Reforms in the North were wrought by a combination of agitations of the ethnic minorities through the activities of the UMBC, the mainstream Hausa, Fulani and Kanuri educated elites of the conservative Northern Peoples Congress (NPC) and radical Northern Elements Peoples Union (NEPU). According to Haliru Sirajo in his work, A History of District and Local Government Administration in the Northern Districts of Zazzau Emirate 1902-1976 (page 235), “what was certain amongst all the political blocks was that the NA system must be restructured to reflect the changing circumstances in northern Nigeria”. These agitations culminated in the enactment, by the Northern Region House of Assembly, of the NA Law No.4 1954 essentially for the democratization of the Local Administration and whittling down the overbearing powers of the Emirs.

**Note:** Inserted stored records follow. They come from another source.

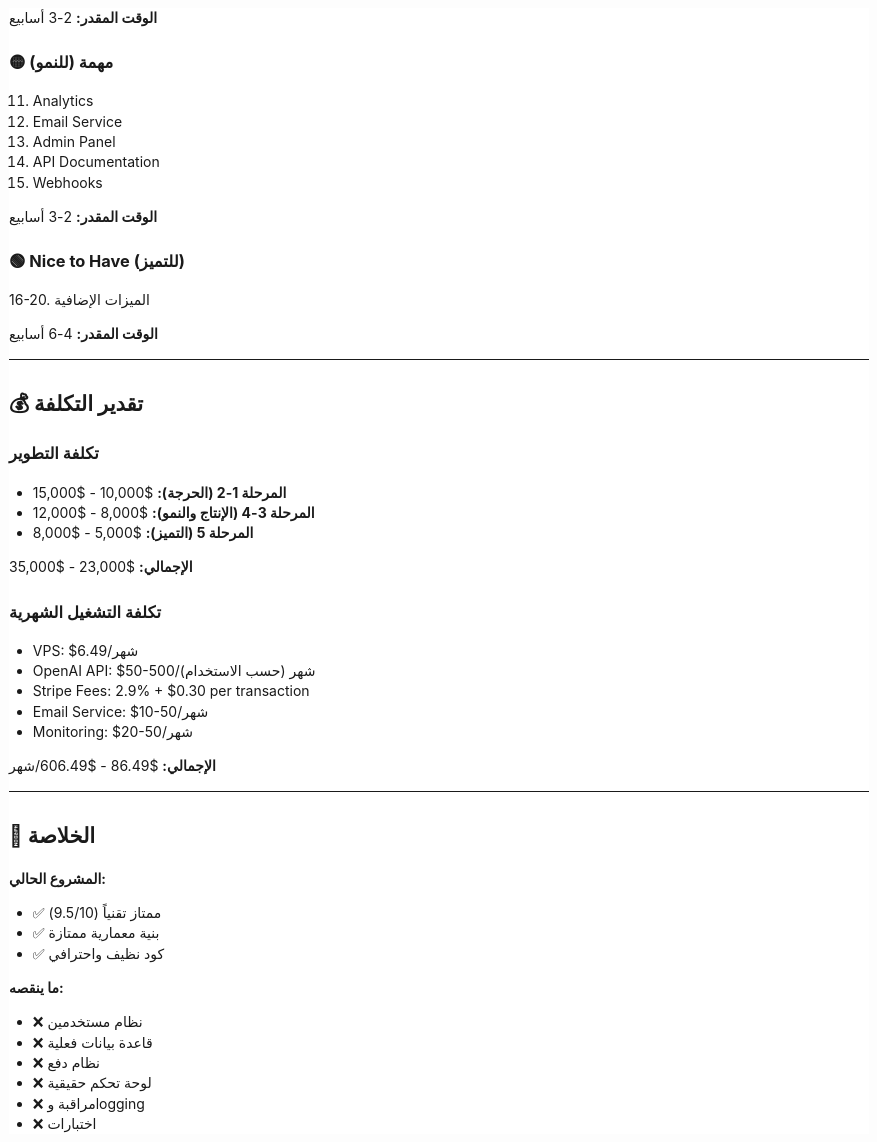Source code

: **الوقت المقدر:** 2-3 أسابيع

### 🟡 مهمة (للنمو)
11. Analytics
12. Email Service
13. Admin Panel
14. API Documentation
15. Webhooks

**الوقت المقدر:** 2-3 أسابيع

### 🟢 Nice to Have (للتميز)
16-20. الميزات الإضافية

**الوقت المقدر:** 4-6 أسابيع

---

## 💰 تقدير التكلفة

### تكلفة التطوير
- **المرحلة 1-2 (الحرجة):** $10,000 - $15,000
- **المرحلة 3-4 (الإنتاج والنمو):** $8,000 - $12,000
- **المرحلة 5 (التميز):** $5,000 - $8,000

**الإجمالي:** $23,000 - $35,000

### تكلفة التشغيل الشهرية
- VPS: $6.49/شهر
- OpenAI API: $50-500/شهر (حسب الاستخدام)
- Stripe Fees: 2.9% + $0.30 per transaction
- Email Service: $10-50/شهر
- Monitoring: $20-50/شهر

**الإجمالي:** $86.49 - $606.49/شهر

---

## 🎯 الخلاصة

**المشروع الحالي:**
- ✅ ممتاز تقنياً (9.5/10)
- ✅ بنية معمارية ممتازة
- ✅ كود نظيف واحترافي

**ما ينقصه:**
- ❌ نظام مستخدمين
- ❌ قاعدة بيانات فعلية
- ❌ نظام دفع
- ❌ لوحة تحكم حقيقية
- ❌ مراقبة وlogging
- ❌ اختبارات
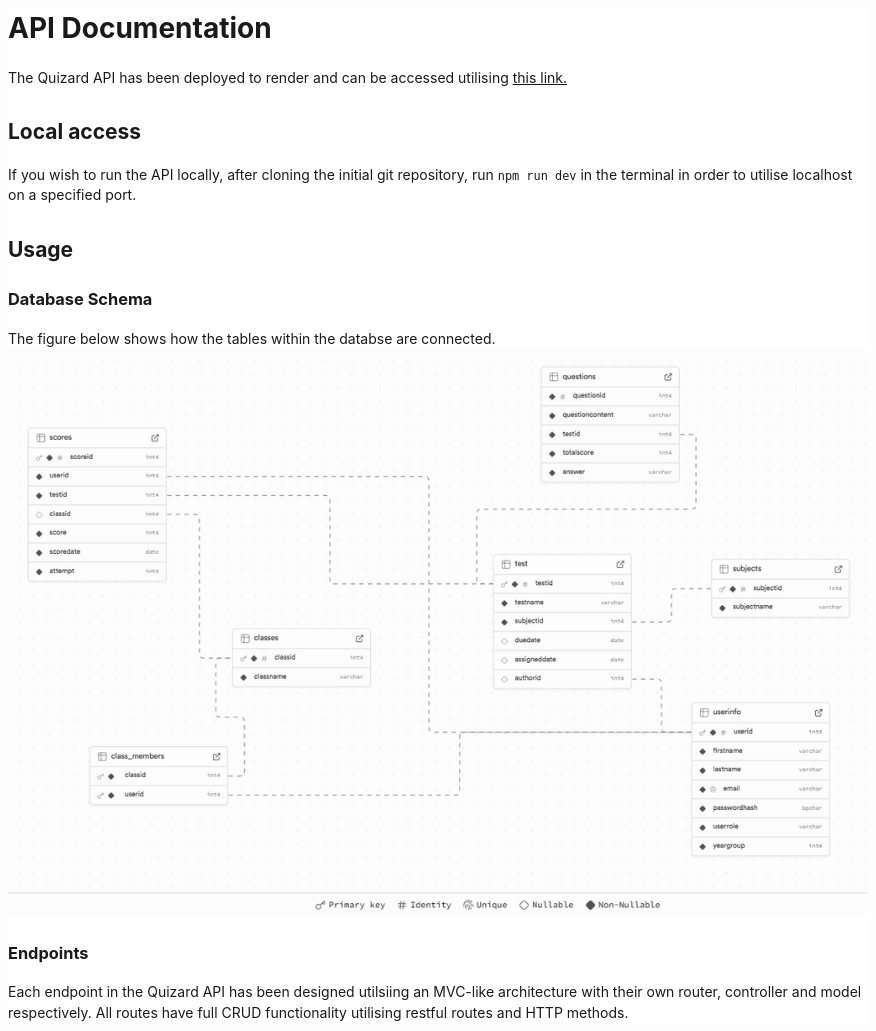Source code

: # API Documentation

The Quizard API has been deployed to render and can be accessed utilising [this link.](https://quizard-api.onrender.com)

## Local access

If you wish to run the API locally, after cloning the initial git repository, run `npm run dev` in the terminal in order to utilise localhost on a specified port.

## Usage

### Database Schema

The figure below shows how the tables within the databse are connected.
![Figure of database schema](./Database%20Schema.png)

### Endpoints

Each endpoint in the Quizard API has been designed utilsiing an MVC-like architecture with their own router, controller and model respectively. All routes have full CRUD functionality utilising restful routes and HTTP methods.

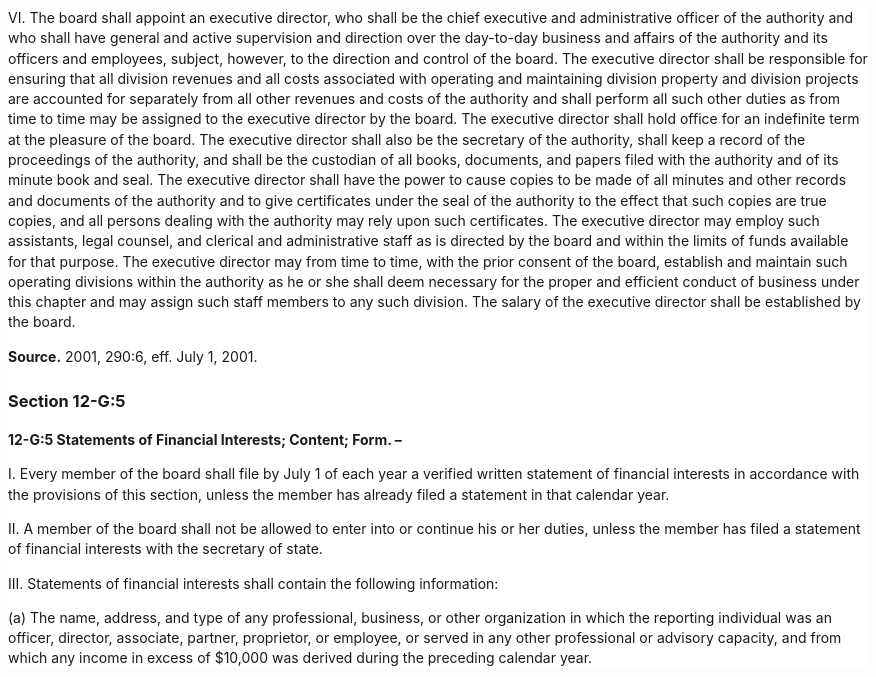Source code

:  VI. The board shall appoint an executive director, who shall be the
chief executive and administrative officer of the authority and who
shall have general and active supervision and direction over the
day-to-day business and affairs of the authority and its officers and
employees, subject, however, to the direction and control of the board.
The executive director shall be responsible for ensuring that all
division revenues and all costs associated with operating and
maintaining division property and division projects are accounted for
separately from all other revenues and costs of the authority and shall
perform all such other duties as from time to time may be assigned to
the executive director by the board. The executive director shall hold
office for an indefinite term at the pleasure of the board. The
executive director shall also be the secretary of the authority, shall
keep a record of the proceedings of the authority, and shall be the
custodian of all books, documents, and papers filed with the authority
and of its minute book and seal. The executive director shall have the
power to cause copies to be made of all minutes and other records and
documents of the authority and to give certificates under the seal of
the authority to the effect that such copies are true copies, and all
persons dealing with the authority may rely upon such certificates. The
executive director may employ such assistants, legal counsel, and
clerical and administrative staff as is directed by the board and within
the limits of funds available for that purpose. The executive director
may from time to time, with the prior consent of the board, establish
and maintain such operating divisions within the authority as he or she
shall deem necessary for the proper and efficient conduct of business
under this chapter and may assign such staff members to any such
division. The salary of the executive director shall be established by
the board.

**Source.** 2001, 290:6, eff. July 1, 2001.

### Section 12-G:5

 **12-G:5 Statements of Financial Interests; Content; Form. –**
                                             
 I. Every member of the board shall file by July 1 of each year a
verified written statement of financial interests in accordance with the
provisions of this section, unless the member has already filed a
statement in that calendar year.
                                             
 II. A member of the board shall not be allowed to enter into or
continue his or her duties, unless the member has filed a statement of
financial interests with the secretary of state.
                                             
 III. Statements of financial interests shall contain the following
information:
                                             
 (a) The name, address, and type of any professional, business, or
other organization in which the reporting individual was an officer,
director, associate, partner, proprietor, or employee, or served in any
other professional or advisory capacity, and from which any income in
excess of 
                                             $10,000 was derived during the preceding calendar year.
                                             
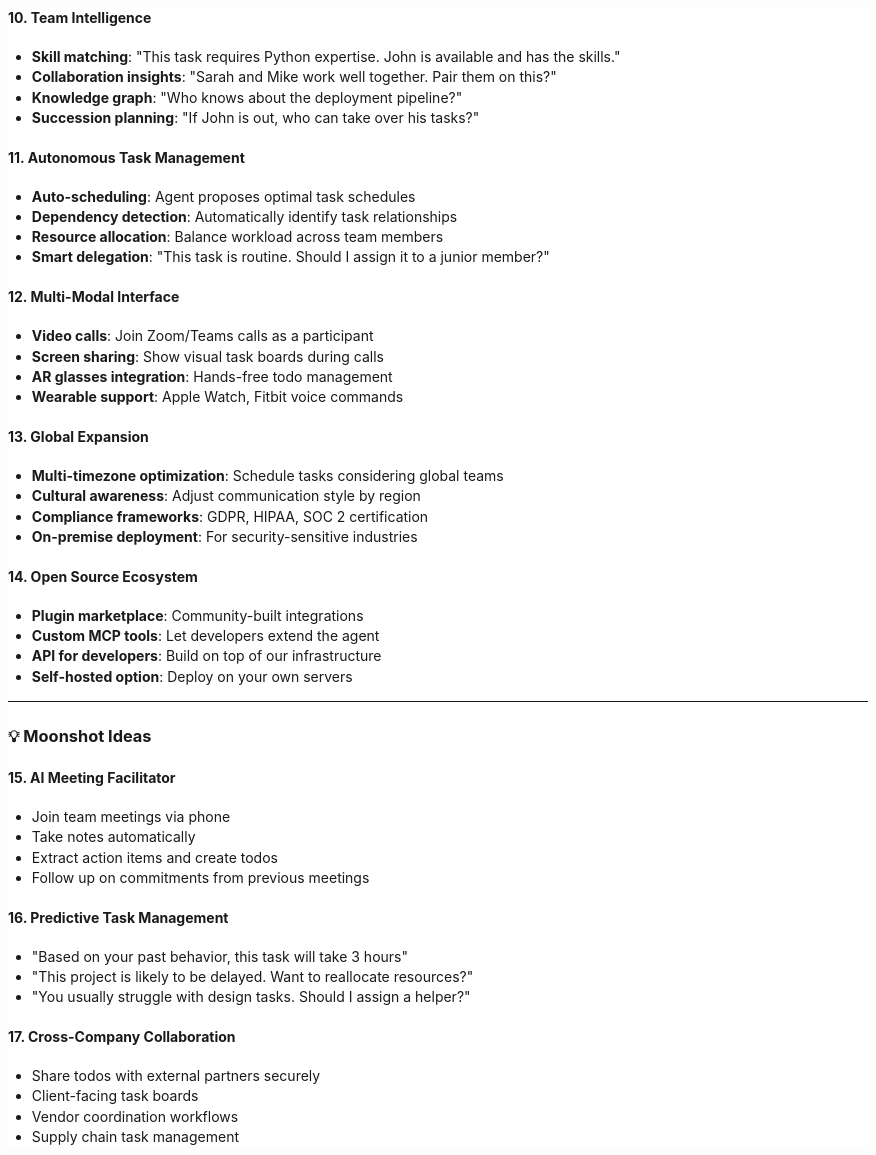 #### **10. Team Intelligence**
- **Skill matching**: "This task requires Python expertise. John is available and has the skills."
- **Collaboration insights**: "Sarah and Mike work well together. Pair them on this?"
- **Knowledge graph**: "Who knows about the deployment pipeline?"
- **Succession planning**: "If John is out, who can take over his tasks?"

#### **11. Autonomous Task Management**
- **Auto-scheduling**: Agent proposes optimal task schedules
- **Dependency detection**: Automatically identify task relationships
- **Resource allocation**: Balance workload across team members
- **Smart delegation**: "This task is routine. Should I assign it to a junior member?"

#### **12. Multi-Modal Interface**
- **Video calls**: Join Zoom/Teams calls as a participant
- **Screen sharing**: Show visual task boards during calls
- **AR glasses integration**: Hands-free todo management
- **Wearable support**: Apple Watch, Fitbit voice commands

#### **13. Global Expansion**
- **Multi-timezone optimization**: Schedule tasks considering global teams
- **Cultural awareness**: Adjust communication style by region
- **Compliance frameworks**: GDPR, HIPAA, SOC 2 certification
- **On-premise deployment**: For security-sensitive industries

#### **14. Open Source Ecosystem**
- **Plugin marketplace**: Community-built integrations
- **Custom MCP tools**: Let developers extend the agent
- **API for developers**: Build on top of our infrastructure
- **Self-hosted option**: Deploy on your own servers

---

### **💡 Moonshot Ideas**

#### **15. AI Meeting Facilitator**
- Join team meetings via phone
- Take notes automatically
- Extract action items and create todos
- Follow up on commitments from previous meetings

#### **16. Predictive Task Management**
- "Based on your past behavior, this task will take 3 hours"
- "This project is likely to be delayed. Want to reallocate resources?"
- "You usually struggle with design tasks. Should I assign a helper?"

#### **17. Cross-Company Collaboration**
- Share todos with external partners securely
- Client-facing task boards
- Vendor coordination workflows
- Supply chain task management
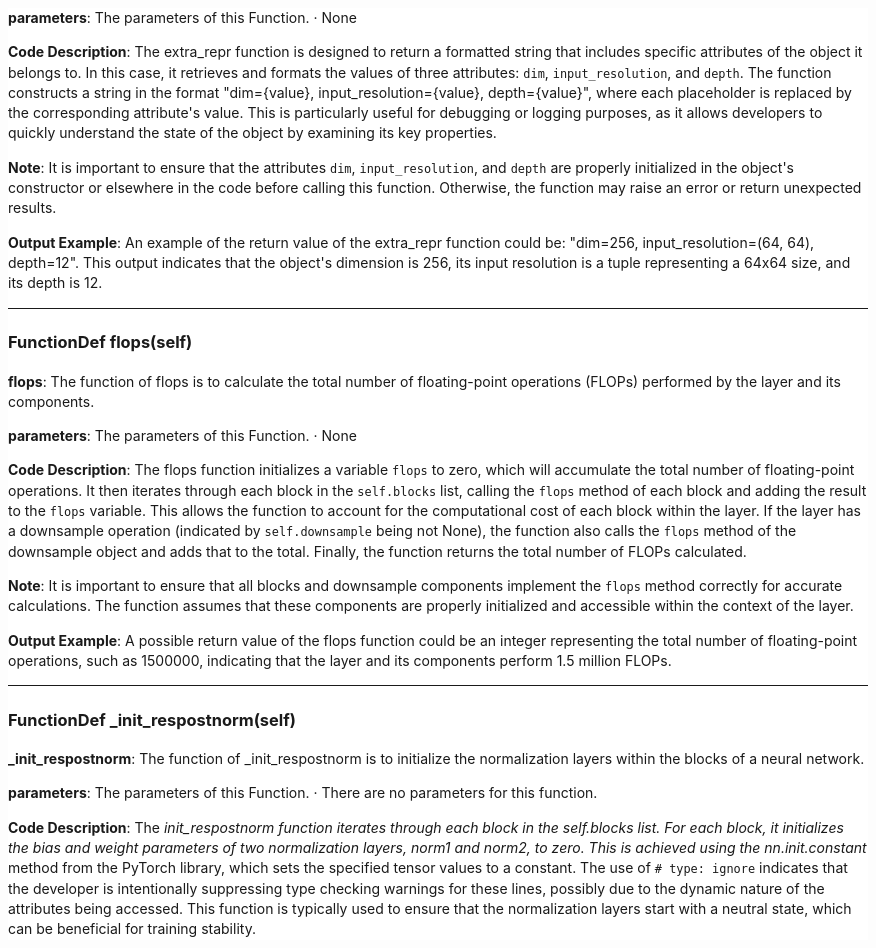 **parameters**: The parameters of this Function.
· None

**Code Description**: The extra_repr function is designed to return a formatted string that includes specific attributes of the object it belongs to. In this case, it retrieves and formats the values of three attributes: `dim`, `input_resolution`, and `depth`. The function constructs a string in the format "dim={value}, input_resolution={value}, depth={value}", where each placeholder is replaced by the corresponding attribute's value. This is particularly useful for debugging or logging purposes, as it allows developers to quickly understand the state of the object by examining its key properties.

**Note**: It is important to ensure that the attributes `dim`, `input_resolution`, and `depth` are properly initialized in the object's constructor or elsewhere in the code before calling this function. Otherwise, the function may raise an error or return unexpected results.

**Output Example**: An example of the return value of the extra_repr function could be: "dim=256, input_resolution=(64, 64), depth=12". This output indicates that the object's dimension is 256, its input resolution is a tuple representing a 64x64 size, and its depth is 12.
***
### FunctionDef flops(self)
**flops**: The function of flops is to calculate the total number of floating-point operations (FLOPs) performed by the layer and its components.

**parameters**: The parameters of this Function.
· None

**Code Description**: The flops function initializes a variable `flops` to zero, which will accumulate the total number of floating-point operations. It then iterates through each block in the `self.blocks` list, calling the `flops` method of each block and adding the result to the `flops` variable. This allows the function to account for the computational cost of each block within the layer. If the layer has a downsample operation (indicated by `self.downsample` being not None), the function also calls the `flops` method of the downsample object and adds that to the total. Finally, the function returns the total number of FLOPs calculated.

**Note**: It is important to ensure that all blocks and downsample components implement the `flops` method correctly for accurate calculations. The function assumes that these components are properly initialized and accessible within the context of the layer.

**Output Example**: A possible return value of the flops function could be an integer representing the total number of floating-point operations, such as 1500000, indicating that the layer and its components perform 1.5 million FLOPs.
***
### FunctionDef _init_respostnorm(self)
**_init_respostnorm**: The function of _init_respostnorm is to initialize the normalization layers within the blocks of a neural network.

**parameters**: The parameters of this Function.
· There are no parameters for this function.

**Code Description**: The _init_respostnorm function iterates through each block in the self.blocks list. For each block, it initializes the bias and weight parameters of two normalization layers, norm1 and norm2, to zero. This is achieved using the nn.init.constant_ method from the PyTorch library, which sets the specified tensor values to a constant. The use of `# type: ignore` indicates that the developer is intentionally suppressing type checking warnings for these lines, possibly due to the dynamic nature of the attributes being accessed. This function is typically used to ensure that the normalization layers start with a neutral state, which can be beneficial for training stability.
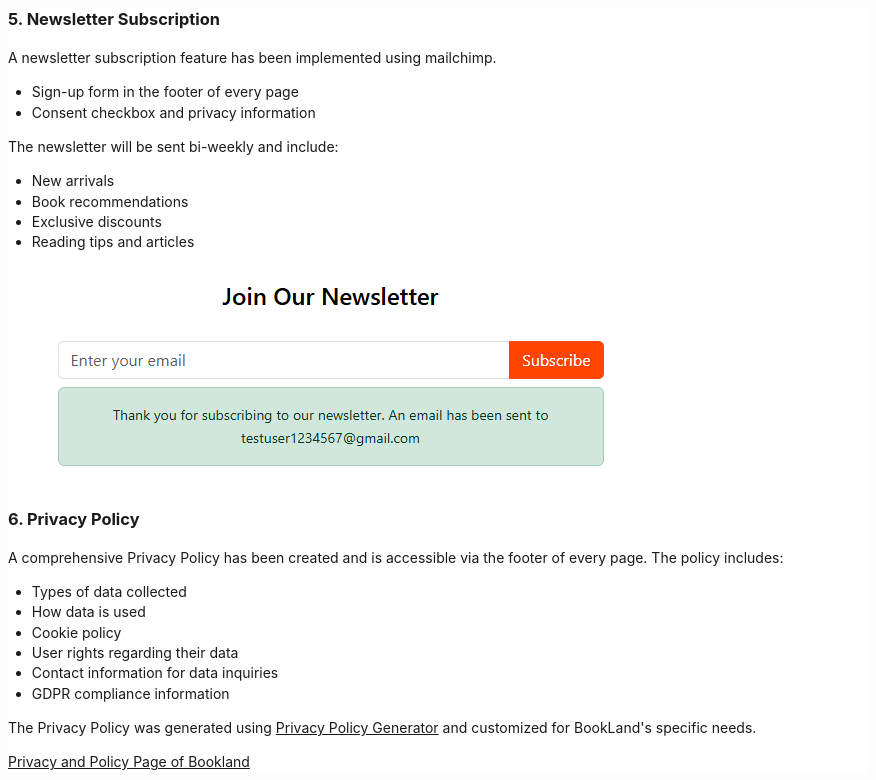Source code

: ### 5. Newsletter Subscription
A newsletter subscription feature has been implemented using mailchimp.
- Sign-up form in the footer of every page
- Consent checkbox and privacy information

The newsletter will be sent bi-weekly and include:
- New arrivals
- Book recommendations
- Exclusive discounts
- Reading tips and articles

![Newsletter Sub](media/seo_marketing/Newsletter%20Sub.png)

### 6. Privacy Policy
A comprehensive Privacy Policy has been created and is accessible via the footer of every page. The policy includes:
- Types of data collected
- How data is used
- Cookie policy
- User rights regarding their data
- Contact information for data inquiries
- GDPR compliance information

The Privacy Policy was generated using [Privacy Policy Generator](https://www.privacypolicygenerator.info/) and customized for BookLand's specific needs. 

[Privacy and Policy Page of Bookland](https://bookland-e-commerce-2e2b1a60109c.herokuapp.com/extra_pages/privacy_policy/)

It is apposite to remind or inform ourselves, contrary to new found argument in some quarters against state police, that the NAs had police, courts and prisons. As we have seen from Sirajo above, “restructuring” is not new in the Nigerian lexicon nor is it a preserve of any part of Nigeria. In the light of these developments, the conferences leading to Nigerian Independence thus recognised local government as a regional matter, the obvious reason LG administration was neither provided for, nor listed, in the 1960 and 1963 Nigerian federal constitutions. The situation remained the same till 1976 LG Reform of the Obasanjo/ Yaradua military regime which not only reintroduced uniform system but created Local Government by military decrees.
Enacted by Decree No 25 as amended by Decree No.104 of 1979, Section 3 First Schedule of the 1979 Constitution listed a total of 302 councils. The geopolitical breakdown shows that the North Eastern states of Borno (18), Bauchi (16), Gongola (17) had 51; North Central 48, with Benue (13), Kwara (12), Niger (9), Plateau 14; North West 53 consisting Kaduna (14), Kano (20), Sokoto (19) totalling 152 for the North. The South had 150 altogether which geopolitical distribution shows South East had 44 with the two states of Anambra (23), Imo (21); South-South 47 with Bendel (19), Cross River (17), Rivers (11); South-West had 59 with Lagos (8), Ogun (10), Ondo (17), Oyo (24).
The Babangida / Abacha / Abdusalam era
The austere Buhari/Idiagbon military administration 1983- 1985 did not create any LG and in fact abolished all created by the overthrown state governments. According to Dr. Tunde Monehin, a local government scholar, practitioner and activist in his book, “Rudiments, Principles and Practice of Local Government Administration in Nigeria (page 7), “Local Governments creation were specially made a political game by the Babangida and Abacha military administrations with Babangida creating 149 new Local Governments in May 1989, while 140 additional local governments were created between August – September 1991. General Abacha created 185 new local governments” for a total of 774 Local Councils today in Nigeria.
The Babangida regime formally entrenched the Local Government as a third tier of government in the Nigerian federation, through the 1986 Dasuki Report and the presidential system introduced in 1991 with the elected Chairman having full executive powers, to appoint supervisors, in the manner of state commissioners or federal ministers, in charge of government departments with direct allocation from the federation account. This era generally referred to as period of Local Government autonomy was when incidentally, I was the elected Chairman of the old Ilaje/Ese-Odo Local Government, Ondo state 1991-1993. Time and space will not permit a discussion of the challenges of this development as a full participant thereof, suffice it to state that the ensuing 1999 constitution did not give vent to it.